The ancient 300-million-year-old Tully monster was so unusual that scientists still don’t know how to classify it.

Photo credit: PaleoEquii / Wikimedia Commons CC BY-SA 4.0

Long, long, long ago, there was a sea creature that was similar to a cuttlefish… but it was also like a slug, and it also looked like a leech. When a fossil of this strange creature was discovered hundreds of millions of years later, it was named after its discoverer and called the “Tully Monster.” Scientists have been unable to agree on how the creature should be classified, shrouding the specimen in mystery.

Discovery of the Tully Monster

The Tullimonstrum gregarium. (Photo credit: Nobu Tamura / Wikimedia Commons CC BY-SA 4.0 / cropped)

The scientific name of the unclassifiable specimen is Tullimonstrum. The discovery of the creature was first made in 1958 when fossil collector Francis Tully noticed it in the Mazon Creek fossil beds, located in Illinois. The particular fossil Tully found dates back to 307 million years ago.

Looking at the Tully monster, it is reasonable to say that it resembles a slug. In the middle of its body, what are thought to be eyes protrude on two stalks, like those of a slug. However, where one might assume the mouth would be located, there is a long, thin appendage with a claw at its end. This claw appears to have teeth.

The Tully monster’s strange features make it difficult to classify it as a vertebrate or invertebrate. As a reminder, a vertebrate is a creature with a backbone. Mammals, fish, birds, and reptiles are vertebrates. Invertebrates are creatures without backbones, such as insects, octopuses, and crustaceans.

A 2016 study classified it as a vertebrate

A T. gregarium, or Tully monster, fossil. (Photo credit: Ghedoghedo / Wikimedia Commons CC BY-SA 3.0)

In 2016, a group of scientists conducted a study and said that the Tully monster had finally been classified. Their evidence suggested that it was, in fact, a vertebrate. The study focused on prominent features of the creature’s physical form. By looking at the fossil, the researchers claimed that there was a notochord in the Tully monster.

A notochord is a flexible rod that runs along the body. Although it is not considered to be a spinal cord, it is considered to be the precursor to a spinal cord. So, the presence of the notochord suggested to these scientists that the Tully monster is best classified as a vertebrate. In this way, they compared it to the same group as lampreys.

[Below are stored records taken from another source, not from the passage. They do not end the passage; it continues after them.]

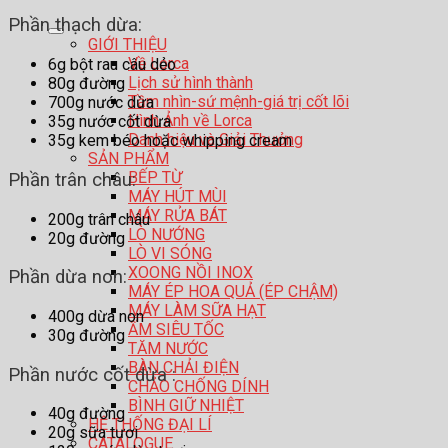
Phần thạch dừa:
GIỚI THIỆU
Về Lorca
6g bột rau câu dẻo
Lịch sử hình thành
80g đường
Tầm nhìn-sứ mệnh-giá trị cốt lõi
700g nước dừa
Hình Ảnh về Lorca
35g nước cốt dừa
Danh hiệu và Giải Thưởng
35g kem béo hoặc whipping cream
SẢN PHẨM
BẾP TỪ
Phần trân châu:
MÁY HÚT MÙI
MÁY RỬA BÁT
200g trân châu
LÒ NƯỚNG
20g đường
LÒ VI SÓNG
XOONG NỒI INOX
Phần dừa non:
MÁY ÉP HOA QUẢ (ÉP CHẬM)
MÁY LÀM SỮA HẠT
400g dừa non
ẤM SIÊU TỐC
30g đường
TĂM NƯỚC
BÀN CHẢI ĐIỆN
Phần nước cốt dừa :
CHẢO CHỐNG DÍNH
BÌNH GIỮ NHIỆT
40g đường
HỆ THỐNG ĐẠI LÍ
20g sữa tươi
CATALOGUE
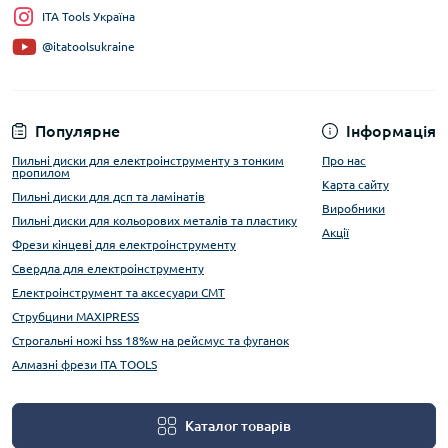
ITA Tools Україна
@itatoolsukraine
Популярне
Інформація
Пильні диски для електроінструменту з тонким
Про нас
пропилом
Карта сайту
Пильні диски для дсп та ламінатів
Виробники
Пильні диски для кольорових металів та пластику
Акції
Фрези кінцеві для електроінструменту
Свердла для електроінструменту
Електроінструмент та аксесуари CMT
Струбцини MAXIPRESS
Строгальні ножі hss 18%w на рейсмус та фуганок
Алмазні фрези ITA TOOLS
Каталог товарів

The study also looked at pigment granules located in the eyes known as melanosomes. When analyzing them, the scientists noticed that the shape and size were similar to those found in the eyes of other vertebrates, placing it again under that classification.

A more recent study challenges this classification.

3D model of Tullimonstrum gregarium as a vertebrate. (Photo credit: Peter Menshikov / Wikimedia Commons CC BY-SA 4.0)

For a time, the 2016 study was accepted as the closest scientists were going to get to a definitive classification of the Tully monster. However, a more recent study has called into question the 2016 result and brought the mystery of the Tully monster back into the scientific discourse.

This most recent study also looked at melanosomes in the eyes. The researchers used a particle accelerator, called a synchrotron radiation light source, to gain deeper insight into the chemical makeup of melanosomes in fossil samples of Tully monsters and living vertebrates and invertebrates. The particle accelerator supercharges the sample with intense bursts of radiation that cause the elements inside to become identifiable. Each of the elements has its own specific X-ray signature.

By analyzing the zinc-to-copper ratio of the Tully monster’s eye, it was determined that the creature is more like invertebrates than vertebrates, contrary to the previous study’s claims. The Tully monster’s eyes were also found to contain a different type of copper than vertebrates. What’s especially interesting is that, although this unusual creature is different from vertebrates, it is also not identical to invertebrates.

The latest study supports the idea that the Tully monster is not a vertebrate, but at the same time does not support the idea that it is an invertebrate. It seems that scientists are back to square one with the Tully monster, and the mystery continues.